Thank you so much to everyone who has shown support to Ashlynne and our family.  I want to give a huge shout out to Devin, a very special person in Ashlynne's life, who sold a lot of tickets for us and helped make this year so successful.  My husband Russ, who really helped get me on the ball for the fundraising, Thank you, this wouldn't have happened without you.  And once again, Kurt and Kimmy at Last Chance Graphics, your generosity is so appreciated, and we thank you so much!!!

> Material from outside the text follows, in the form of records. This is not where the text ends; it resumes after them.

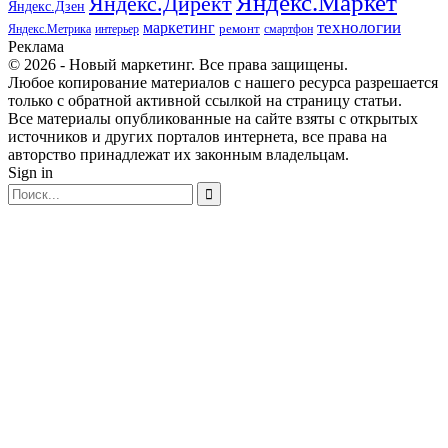
Яндекс.Маркет
Яндекс.Директ
Яндекс.Дзен
маркетинг
технологии
ремонт
Яндекс.Метрика
интерьер
смартфон
Реклама
© 2026 - Новый маркетинг. Все права защищены.
Любое копирование материалов с нашего ресурса разрешается
только с обратной активной ссылкой на страницу статьи.
Все материалы опубликованные на сайте взяты с открытых
источников и других порталов интернета, все права на
авторство принадлежат их законным владельцам.
Sign in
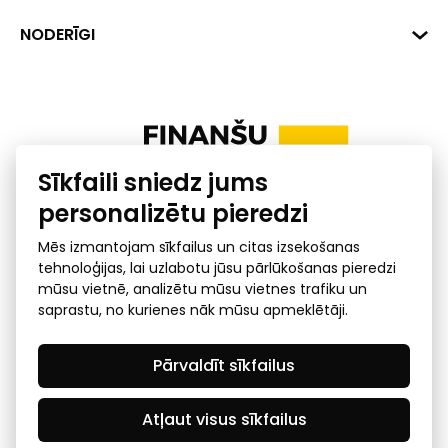
+371 287 18175
Banka: SEB Banka
Dati
NODERĪGI
info@financelatvia.eu
Kods: UNLALV2X
Materiāli
Līzings
Konta Nr. LV48UNLA0001000700732
Interaktīvie dati
Pensiju 2. līmenis
Uzņēmumu kredītspējas kalkulators
Finanšu pratība
Sīkfaili sniedz jums
Ombuds
personalizētu pieredzi
Mēs izmantojam sīkfailus un citas izsekošanas
tehnoloģijas, lai uzlabotu jūsu pārlūkošanas pieredzi
mūsu vietnē, analizētu mūsu vietnes trafiku un
saprastu, no kurienes nāk mūsu apmeklētāji.
Privātuma politika
GDPR subjekta piekļuves
Pārvaldīt sīkfailus
pieprasījums
© 2026 Latvijas Finanšu nozares asociācija - visas tiesības
rezervētas
Atļaut visus sīkfailus
Created by Mediapark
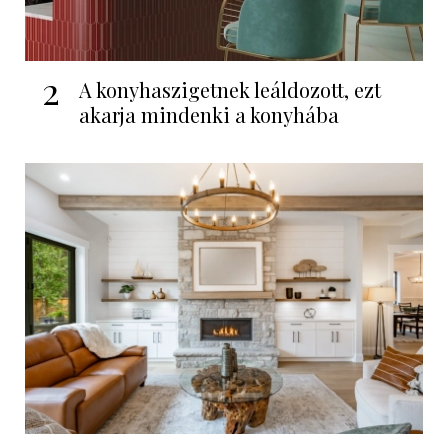
2
A konyhaszigetnek leáldozott, ezt
akarja mindenki a konyhába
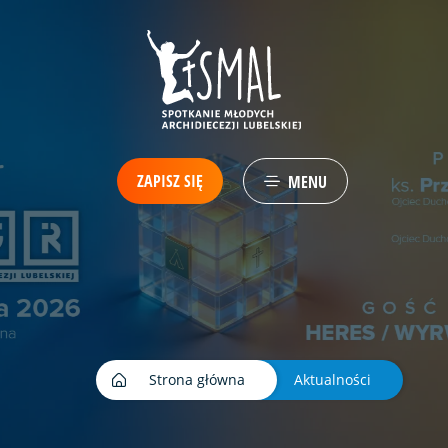
ZAPISZ SIĘ
MENU
Strona główna
Aktualności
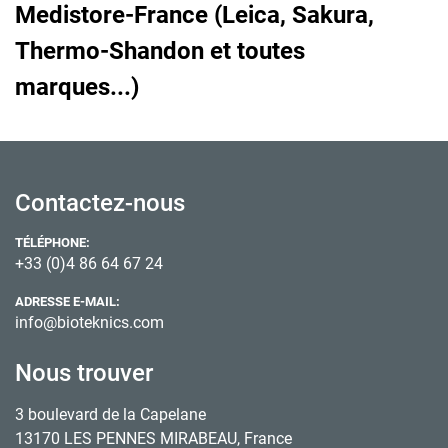
Medistore-France (Leica, Sakura,
Thermo-Shandon et toutes
marques...)
Contactez-nous
TÉLÉPHONE:
+33 (0)4 86 64 67 24
ADRESSE E-MAIL:
info@bioteknics.com
Nous trouver
3 boulevard de la Capelane
13170 LES PENNES MIRABEAU, France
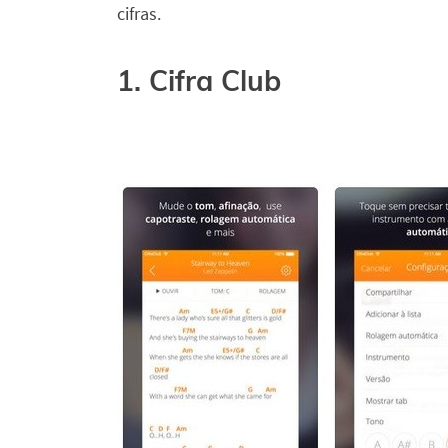
cifras.
1. Cifra Club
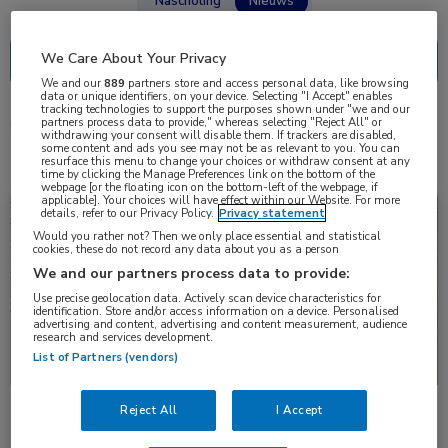
Nascholing
Nieuws
We Care About Your Privacy
We and our
889
partners store and access personal data, like browsing
data or unique identifiers, on your device. Selecting "I Accept" enables
tracking technologies to support the purposes shown under "we and our
partners process data to provide," whereas selecting "Reject All" or
5 resultaten
tenecteplase
✕
withdrawing your consent will disable them. If trackers are disabled,
some content and ads you see may not be as relevant to you. You can
resurface this menu to change your choices or withdraw consent at any
time by clicking the Manage Preferences link on the bottom of the
webpage [or the floating icon on the bottom-left of the webpage, if
applicable]. Your choices will have effect within our Website. For more
Nieuws
Neurologie
details, refer to our Privacy Policy.
Privacy statement
Would you rather not? Then we only place essential and statistical
cookies, these do not record any data about you as a person
We and our partners process data to provide:
Use precise geolocation data. Actively scan device characteristics for
identification. Store and/or access information on a device. Personalised
advertising and content, advertising and content measurement, audience
research and services development.
List of Partners (vendors)
Reject All
I Accept
Tirofiban na intraveneuze trombolyse verbetert
functioneel herstel bij acute ischemische beroerte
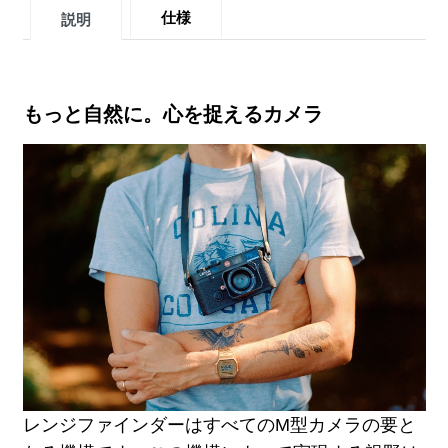
仕様
説明
もっと自然に。心を捉えるカメラ
レンジファインダーはすべてのM型カメラの要と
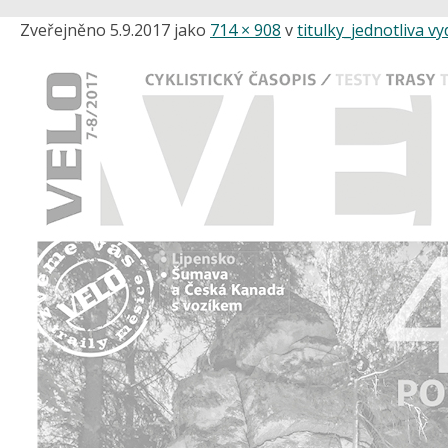
Zveřejněno
5.9.2017
jako
714 × 908
v
titulky_jednotliva v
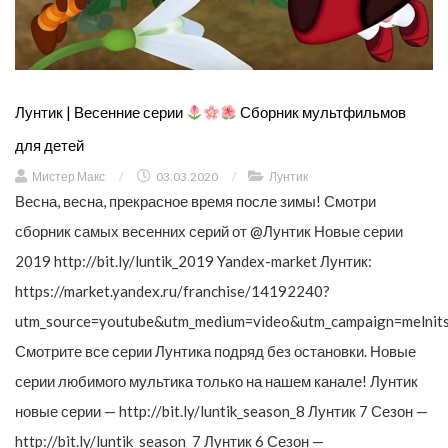
Лунтик | Весенние серии
Сборник мультфильмов
для детей
Мистер Макс
/
03.03.2020
/
Лунтик
Весна, весна, прекрасное время после зимы! Смотри
сборник самых весенних серий от @Лунтик Новые серии
2019 http://bit.ly/luntik_2019 Yandex-market Лунтик:
https://market.yandex.ru/franchise/14192240?
utm_source=youtube&utm_medium=video&utm_campaign=melnit
Смотрите все серии Лунтика подряд без остановки. Новые
серии любимого мультика только на нашем канале! Лунтик
новые серии — http://bit.ly/luntik_season_8 Лунтик 7 Сезон —
http://bit.ly/luntik_season_7 Лунтик 6 Сезон —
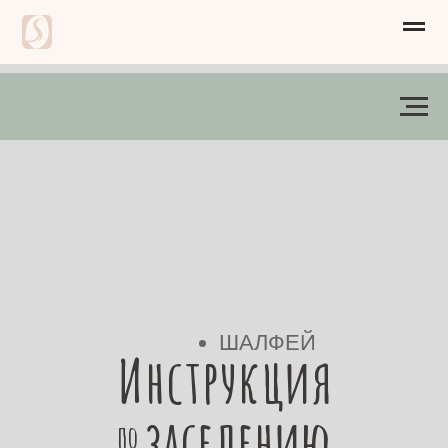
ШАЛФЕЙ
Инструкция
заселению
по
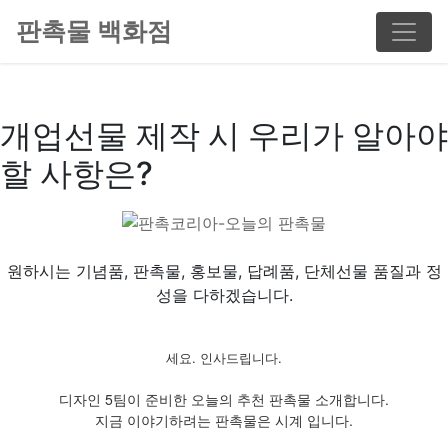
판촉물 백화점
개업선물 제작 시 우리가 알아야
할 사항은?
원하시는 기념품, 판촉물, 홍보물, 답례품, 단체선물 품질과 정
성을 다하겠습니다.
세요. 인사드립니다.
디자인 5팀이 준비한 오늘의 추천 판촉물 소개합니다.
지금 이야기하려는 판촉물은 시계 입니다.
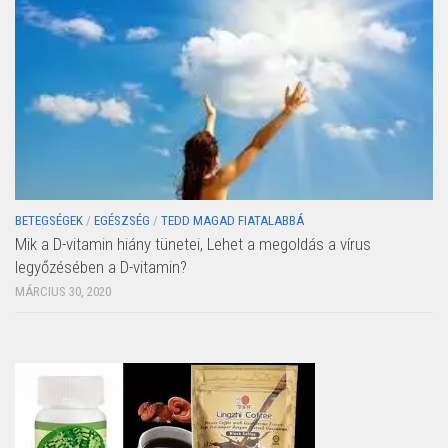
BETEGSÉGEK
/
EGÉSZSÉG
/
TEDD MAGAD FIATALABBÁ
Mik a D-vitamin hiány tünetei, Lehet a megoldás a vírus
legyőzésében a D-vitamin?
MÁRCIUS 30, 2020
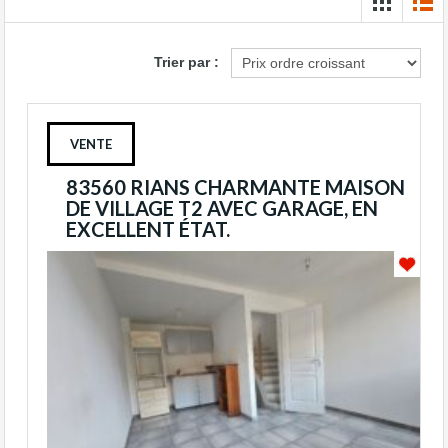
Trier par :
VENTE
83560 RIANS CHARMANTE MAISON
DE VILLAGE T2 AVEC GARAGE, EN
EXCELLENT ÉTAT.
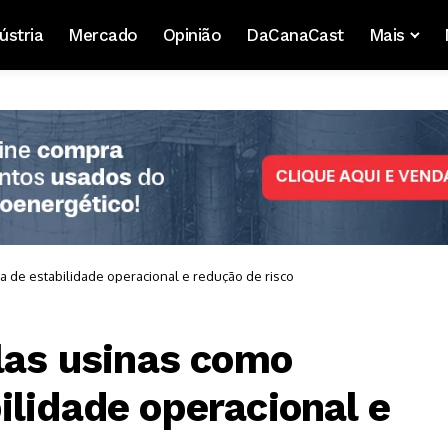
ústria
Mercado
Opinião
DaCanaCast
Mais
a de estabilidade operacional e redução de risco
elas usinas como
ilidade operacional e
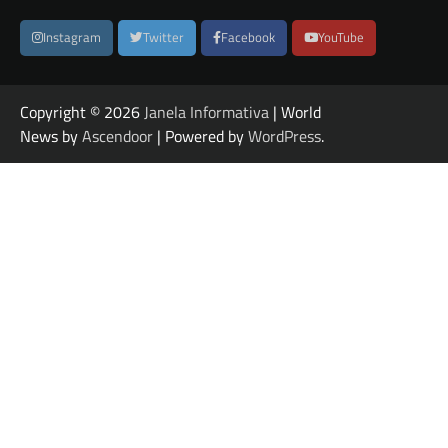
Instagram
Twitter
Facebook
YouTube
Copyright © 2026
Janela Informativa
| World
News by
Ascendoor
| Powered by
WordPress
.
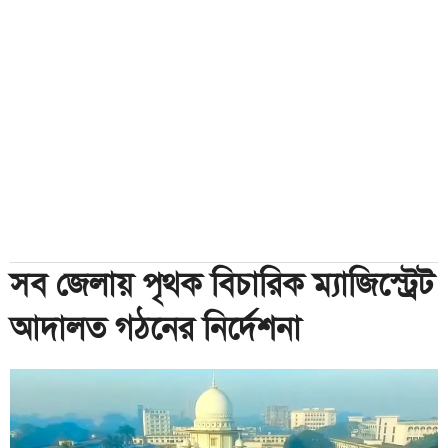
সব জেলায় পৃথক বিচারিক ম্যাজিস্ট্রেট
আদালত গঠনের নির্দেশনা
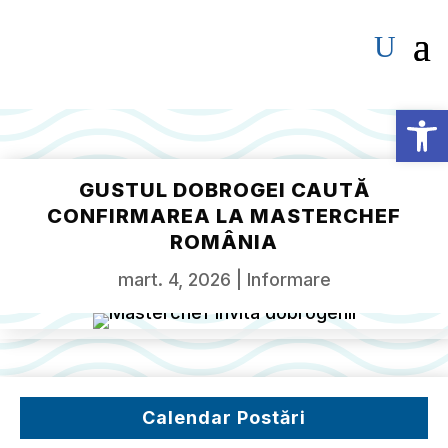
Deschide b
GUSTUL DOBROGEI CAUTĂ
CONFIRMAREA LA MASTERCHEF
ROMÂNIA
mart. 4, 2026
|
Informare
Calendar Postări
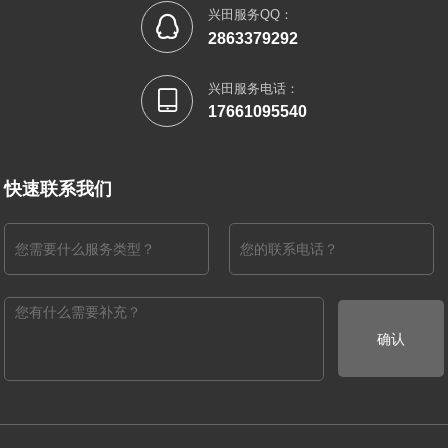
兴田服务QQ：

2863379292
兴田服务电话：

17661095540
快速联系我们
确认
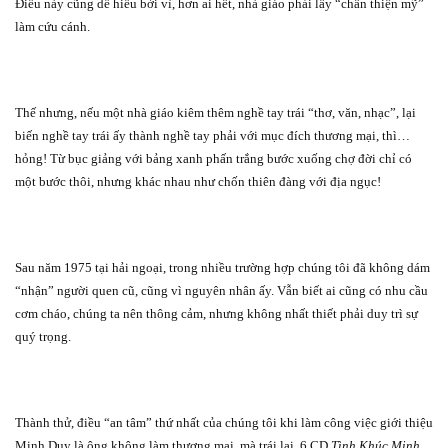
Điều này cũng dễ hiểu bởi vì, hơn ai hết, nhà giáo phải lấy “chân thiện mỹ”
làm cứu cánh.
Thế nhưng, nếu một nhà giáo kiêm thêm nghề tay trái “thơ, văn, nhạc”, lại
biến nghề tay trái ấy thành nghề tay phải với mục đích thương mại, thì…
hỏng! Từ bục giảng với bảng xanh phấn trắng bước xuống chợ đời chỉ có
một bước thôi, nhưng khác nhau như chốn thiên đàng với địa ngục!
Sau năm 1975 tại hải ngoại, trong nhiều trường hợp chúng tôi đã không dám
“nhận” người quen cũ, cũng vì nguyên nhân ấy. Vẫn biết ai cũng có nhu cầu
cơm cháo, chúng ta nên thông cảm, nhưng không nhất thiết phải duy trì sự
quý trọng.
Thành thử, điều “an tâm” thứ nhất của chúng tôi khi làm công việc giới thiệu
Minh Duy là ông không làm thương mại, mà trái lại, 6 CD
Tình Khúc Minh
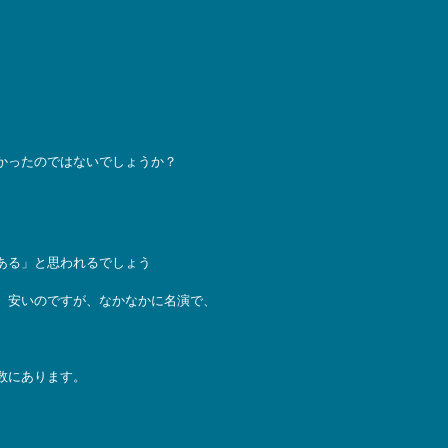
かったのではないでしょうか？
ある」と思われるでしょう
、安いのですが、なかなかに名演で、
数にあります。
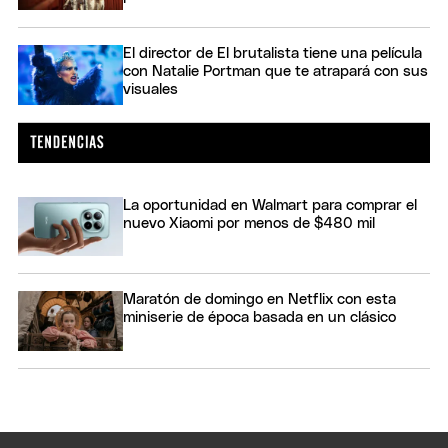
El director de El brutalista tiene una película
con Natalie Portman que te atrapará con sus
visuales
La oportunidad en Walmart para comprar el
nuevo Xiaomi por menos de $480 mil
Maratón de domingo en Netflix con esta
miniserie de época basada en un clásico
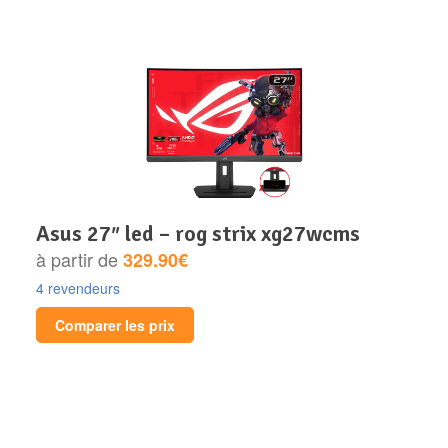
asus 27″ led – rog strix xg27wcms
à partir de
329.90€
4 revendeurs
Comparer les prix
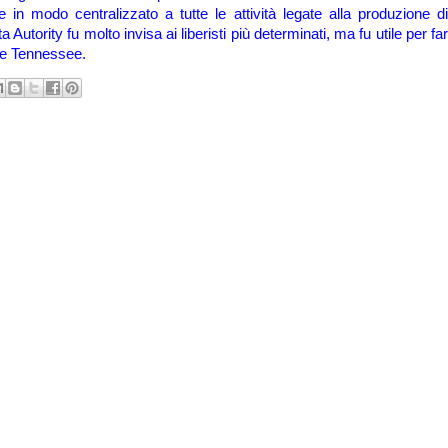
in modo centralizzato a tutte le attività legate alla produzione di
ta Autority fu molto invisa ai liberisti più determinati, ma fu utile per far
iume Tennessee.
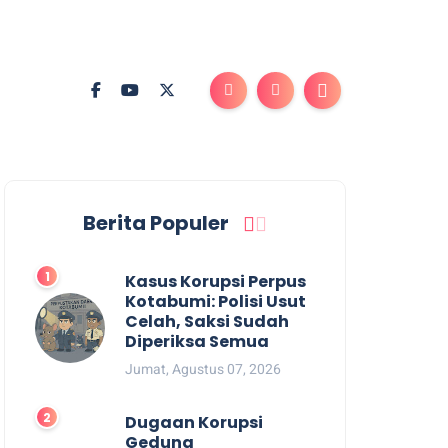
Berita Populer
Kasus Korupsi Perpus
Kotabumi: Polisi Usut
Celah, Saksi Sudah
Diperiksa Semua
Jumat, Agustus 07, 2026
Dugaan Korupsi
Gedung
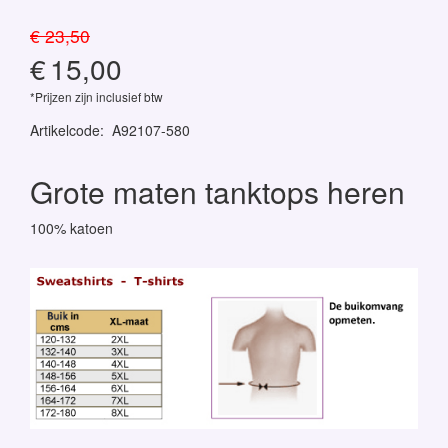
€ 23,50
€
15,00
*Prijzen zijn inclusief btw
Artikelcode
:
A92107-580
Grote maten tanktops heren
100% katoen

Oh, and one more thing, for the 2nd year in a row, the Royals won on our day!!! Go Royals and go Team Ashlynne!!!

Wednesday, May 7, 2014

Ashlynne's Army

I feel like the most common question I get asked by people is how do I keep up with everything... How do I do it?  How do I keep up with the activities of all 4 kids, work 40+ hours a week, maintain friendships and relationships, and care for Ashlynne's Ichthyosis on top of all of it?  The answer is... With a lot of help.  I couldn't do what I do without an amazing army of support behind me.  I have a very understanding husband, who gets that he can't always be the center of attention, and that we both have to make a lot of sacrifices to make our life work.  He stepped right up to the plate from the second he met us, and took on me (which is a chore in itself!) and took on Ashlynne's care without even batting an eye.  Financially, he has helped care for her in many ways and has helped provide things that I couldn't have on my own, and emotionally, I don't even have any words for what he has provided for the two of us.  I have very caring, understanding friends that get it that we can't always drop everything and go, like the average family.  Every evening has to be planned well enough to fit in Ashlynne's bath and skin care routine.  And we have definitely been blessed, because a lot of our friends will come to us if they know we are planning a late night!  Some of my girlfriends will even step up and start lathering lotion on Ash's back to make it go faster so we can both get back to the group.  Because everyone knows Ashlynne definitely does NOT want to miss out on anything!  We have a good friend, Bobbie, who has helped us figure many things out as far as insurance, and medical care.  We have been blessed with AMAZING teachers who have taken a very keen interest in Ash, and have done their best to help her physically and emotionally.

But most of all, I am blessed with an incredible family.  My parents picked up the slack from the very beginning.  When Ash was born, it took me a while to get my head above water and even wrap my mind around the disorder that affected her.  During this time, it was my mom that was researching every product and finding every support group she could. She has always been there to help give me a break if I just need a weekend away, and for a shoulder to cry on on those days when it starts to feel like too much.  And my dad has always been that guy that let me get the tears and anger out on those days where I ask myself "why her?", but has always been strong enough to tell me that it's time to put my big girl pants back on and get through the tough times. Neither Ashlynne, or I would be where we are at today if it wasn't for all of the unwavering love and support they have shown us on this journey.
Our rock
My, and Ashlynne's biggest cheerleader

It is because of all of these people, and many others that I have not mentioned, that we have been able to give Ashlynne as "normal" of a life as possible.  Thank you to every single one of you for your support, for being a part of our lives, and for sharing our story!